Computer vision (CV) is the technology behind computers
gaining an understanding from images or videos. The concept rings back to data
collection for artificial intelligence (AI), and there are certainly a lot of
similarities between the two, but CV has a lot more to do with detecting
patterns than AI does. Really, CV has a lot more in common with machine
learning, a branch of AI.
Regardless, we use CV today to manage and organize our data. With everyone putting out tons of data every day, usually without realizing it, something has to make sense of it all.
Investors and companies love using data, so creating better computer vision is financially important. That said, the average consumer gains a lot from CV, but we’ll get to those reasons in a moment.
How CV Works
The secret is the utilization of data. In 2012, CV sparked a sort of AI revolution in businesses
due to the important value of consumer data. The data can be taken in by giving
the machine a way to see. Whether we mean a program that can analyze videos or
an actual machine using a camera, we still have to give them the power of sight
before they can make sense of anything.
From there, it’s all about finding patterns. Sometimes users can give information to tell a computer that a shirt is blue, but the computer can also learn on its own the difference between blue and green, so the use of labels is unnecessary.
This sort of awareness gives us a lot of help in some technologies we’re trying to develop to perfection this year. Here are six that society hopes to get off the ground soon.
1. Self-Driving Cars
An autonomous vehicle can’t work without an AI that’s constantly speaking with other vehicles, stop lights, the road itself and many other factors. To properly drive, the car needs to see and recognize what’s going on around it.
Manufacturers for self-driving cars install cameras, radars and other equipment to ensure the vehicle works as safely as possible.
2. Image Recognition
Whether we’re talking about facial recognition or doing a reverse image search on Google, recognizing images is the main part of CV.

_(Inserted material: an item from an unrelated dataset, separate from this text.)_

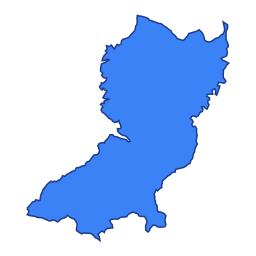 the district of Bofete, São Paulo, Brazil
{"feature_id": "56859067B50203748010191", "entity_name": "Bofete", "entity_type": "district", "adm_level": 2, "iso_a3": "BRA", "parent_name": "Brazil", "parent_adm1": "São Paulo", "projection": "natural_earth1", "projection_center": [-48.291, -23.129], "detail": "fine", "context": "isolated", "style": "filled", "palette": "blue", "viewbox_px": 256, "rotation_deg": 0, "n_neighbors": 0, "source": "geoboundaries", "source_scale": "gbopen_adm2", "svg_char_len": 4686}
<svg xmlns="http://www.w3.org/2000/svg" viewBox="0 0 256 256"><path d="M99.9,240.6L99.3,236.8L98.0,234.5L100.3,232.1L102.1,231.0L104.3,232.5L104.8,230.7L106.7,228.5L108.8,228.5L110.8,227.9L112.7,228.0L112.2,224.7L110.5,222.5L109.6,220.8L111.5,219.4L113.9,219.0L115.7,219.0L117.9,219.2L120.0,217.7L122.3,216.9L124.4,217.1L126.8,216.6L127.7,214.9L130.4,213.1L132.9,212.1L135.8,213.1L137.7,213.7L139.0,215.9L140.6,216.4L144.4,216.5L146.0,218.8L147.1,222.0L145.6,225.7L145.7,230.0L147.9,232.0L149.4,230.6L150.3,228.1L153.2,225.1L155.5,225.3L156.8,226.4L159.0,227.2L161.8,227.1L164.9,226.7L165.9,224.7L164.9,220.1L165.9,215.6L164.0,213.4L161.6,212.5L160.0,211.9L158.1,211.9L157.2,209.5L157.1,205.6L155.5,203.5L155.5,201.2L154.6,199.2L154.9,196.8L154.1,194.3L155.3,191.8L156.3,189.7L157.7,190.8L159.5,188.9L161.7,187.5L161.7,185.1L162.2,183.3L162.5,180.7L164.6,179.0L166.4,177.3L168.7,175.4L170.3,174.6L172.1,172.6L175.3,171.9L175.3,169.6L178.2,168.7L180.7,168.2L183.3,167.5L185.7,166.3L187.7,164.4L190.0,163.4L190.8,160.5L192.5,158.4L192.9,156.4L193.1,154.6L194.6,151.8L194.8,149.5L196.0,146.3L197.4,144.0L196.2,141.5L196.5,138.5L197.2,135.5L196.5,132.4L196.6,128.8L195.2,126.3L192.6,126.6L191.9,124.2L193.1,121.9L192.2,120.0L190.4,118.5L191.7,116.6L193.6,115.8L196.3,117.0L198.3,115.6L199.5,113.5L200.5,111.9L202.3,111.7L203.0,109.1L201.5,106.9L203.6,106.4L205.3,108.1L207.0,109.1L208.0,107.0L209.0,104.9L207.7,102.3L208.1,100.1L209.6,99.8L209.5,97.7L206.7,96.4L207.2,94.5L210.5,94.2L212.9,94.1L212.1,92.2L212.7,89.5L214.8,88.8L215.8,91.3L215.3,94.0L216.6,95.2L217.5,93.2L218.3,90.8L219.3,87.8L219.9,86.0L217.4,85.8L218.5,82.5L221.7,82.7L224.0,83.3L225.9,81.4L225.0,79.7L223.4,77.8L223.2,74.9L223.4,72.6L223.4,70.0L225.3,67.7L226.5,65.2L228.8,63.2L226.1,61.7L224.2,60.7L222.6,60.4L221.1,58.5L224.2,57.0L226.7,55.8L227.4,52.2L226.5,48.8L228.4,46.3L227.7,43.1L226.5,40.9L226.0,38.4L226.1,36.5L226.0,33.8L226.2,31.3L227.2,29.1L227.7,26.9L227.5,24.7L225.7,23.6L223.2,21.9L223.7,24.3L224.4,27.6L224.6,30.6L223.3,33.6L221.1,35.0L218.6,37.6L216.6,38.1L215.0,38.7L213.1,40.2L211.2,41.4L208.2,42.1L206.4,41.4L204.6,40.1L204.1,37.5L203.3,35.0L202.1,32.6L199.1,29.8L196.0,31.5L193.7,32.1L191.1,32.9L188.9,33.5L187.8,35.7L185.8,37.8L184.6,39.4L183.0,40.4L181.3,39.9L179.1,39.2L177.0,38.3L175.4,35.9L173.7,34.5L172.2,33.3L171.0,30.8L168.8,29.5L166.8,27.6L164.5,26.3L162.7,24.8L160.7,23.6L157.8,23.2L155.9,22.2L153.3,21.4L151.5,20.6L149.6,20.4L148.5,18.7L145.8,17.4L143.4,16.8L141.3,16.2L139.5,16.0L137.3,15.4L137.0,18.4L137.2,21.3L136.9,24.7L135.7,26.0L135.1,30.0L133.2,32.3L131.4,34.2L129.9,35.9L128.5,37.5L126.0,38.4L122.8,39.3L121.5,41.0L121.1,43.9L119.1,45.2L117.2,44.4L115.5,47.0L114.4,49.2L112.9,47.1L111.3,45.0L109.7,46.5L106.4,45.7L106.9,47.5L107.2,49.4L105.4,50.7L106.8,52.6L105.6,54.1L104.1,55.6L102.7,58.2L102.1,60.7L104.6,60.5L107.1,59.2L109.1,60.0L106.6,61.3L105.3,62.5L103.4,63.1L101.5,64.0L100.8,67.1L100.5,70.9L102.8,73.4L101.5,75.3L103.4,77.5L105.1,78.1L106.7,78.2L106.2,80.4L103.1,83.3L101.4,82.7L101.1,84.6L99.5,86.7L100.5,88.8L102.2,90.0L103.4,88.2L104.8,90.0L106.9,90.8L105.6,93.1L104.2,95.4L102.9,97.7L104.9,98.7L106.9,98.8L108.6,99.2L104.0,101.2L104.3,103.4L101.8,103.1L100.5,104.5L102.1,105.5L102.9,107.3L101.5,108.3L101.1,110.2L102.4,112.4L104.1,113.3L107.2,116.4L108.9,118.2L111.1,119.3L112.8,121.2L114.9,122.5L117.3,121.8L118.9,120.6L119.3,122.5L120.4,124.6L121.1,127.8L119.3,128.9L117.4,128.6L117.7,131.1L119.2,133.0L121.4,134.7L123.3,135.5L125.2,135.8L127.2,137.4L128.8,139.2L130.1,141.5L128.0,141.8L126.8,140.1L124.9,139.3L123.2,139.0L120.9,138.5L118.9,137.7L117.1,136.9L114.4,136.5L112.5,134.7L110.0,134.8L109.1,136.5L107.8,138.6L105.1,141.1L104.5,143.2L102.7,142.5L99.2,143.5L97.8,145.7L98.9,148.5L99.5,150.6L98.8,153.2L97.1,154.6L94.1,155.0L91.9,157.5L89.6,161.0L86.9,162.0L85.7,163.7L84.7,165.6L81.9,166.0L80.3,167.0L78.2,167.7L76.6,167.6L74.8,170.5L71.8,171.6L69.7,173.0L67.0,174.3L64.9,176.3L62.6,175.7L61.8,177.5L60.4,179.3L58.3,180.4L56.3,181.7L54.3,181.1L52.8,182.3L51.2,181.1L49.4,182.4L47.3,184.2L45.8,186.1L44.6,187.8L43.2,189.1L42.4,191.5L41.5,193.4L40.6,195.6L40.3,198.6L40.0,200.5L38.0,200.4L35.9,199.7L34.9,201.4L32.4,202.0L30.6,204.4L28.9,206.5L27.5,207.5L27.4,209.4L28.7,210.5L28.6,212.6L27.2,214.7L29.9,215.6L34.7,216.3L37.1,217.3L40.0,217.7L42.3,217.7L44.5,219.0L46.7,219.7L48.9,220.9L51.0,220.7L52.7,220.1L54.9,220.3L57.6,222.0L59.3,220.7L61.0,218.9L64.1,218.1L66.2,217.0L67.7,215.2L70.2,217.5L72.7,218.6L74.3,218.8L75.4,220.9L76.9,223.0L77.1,225.1L76.5,228.5L76.5,230.6L79.1,232.4L81.8,233.9L83.4,232.9L85.6,233.2L87.9,233.2L90.0,233.3L92.2,234.2L94.0,236.1L95.7,238.0L97.5,238.6L99.9,240.6Z" fill="#3b82f6" stroke="#1e3a8a" stroke-width="1.5"/></svg>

We use this technology already in authentication biometrics to unlock our phones by just looking in the camera. The data compiles images of people, objects, movement and other content to gain an understanding.
3. Cloud Processing
The cloud is often filled with data, whether it be the Internet of Things or the local cloud for a company. Either way, something needs to classify and organize the data for use, which is where CV steps in.
In a cloud, the only limitations CV faces is internet bandwidth, so it can continue working as fast as possible for the most efficient outcome.
Much like a self-driving car, farming equipment is starting to become automated, too. Instead of watching for other vehicles and traffic, this CV focuses on the crops.
By recognizing the different states of the crops, whether they’re ready for harvest and identifying herbicides, CV can automate entire farms on its own. Farmers are confident that 90% of herbicides can be reduced with CV technology.
Most medical data is image-based, so deciding to implement CV as a means to double and triple check a diagnosis isn’t brain surgery.
CV can analyze X-rays and other scans to compare all other information before deciding that something isn’t right with a patient.
Human error is always a problem in the healthcare industry, and CV can help cut down on this issue.
The building of heavy machinery, including those self-driving cars we mentioned earlier, can be dangerous and tedious work. Getting an AI to work on a pattern is one thing, but making CV know how to put an entire product together or take something apart to fix a problem is another.
CV can do predictive maintenance before anything goes wrong. Not to mention that product quality can suddenly be second to none so long as an AI gets everything perfect every time it’s put to work.
A World With Computer Vision
We can go to a fully automated world with CV, but we have to get it there first. The progress of technology has been a steady climb within the last century or so. Recognition software has become commonplace in most households by now, so the implementation of better CV is easy, practical and logical.
While the worry about machines taking jobs away can be a valid concern, right now CV aims to make lives easier, whether for convenience or detecting extremely important patterns. The line where automation becomes a problem is still a ways off yet.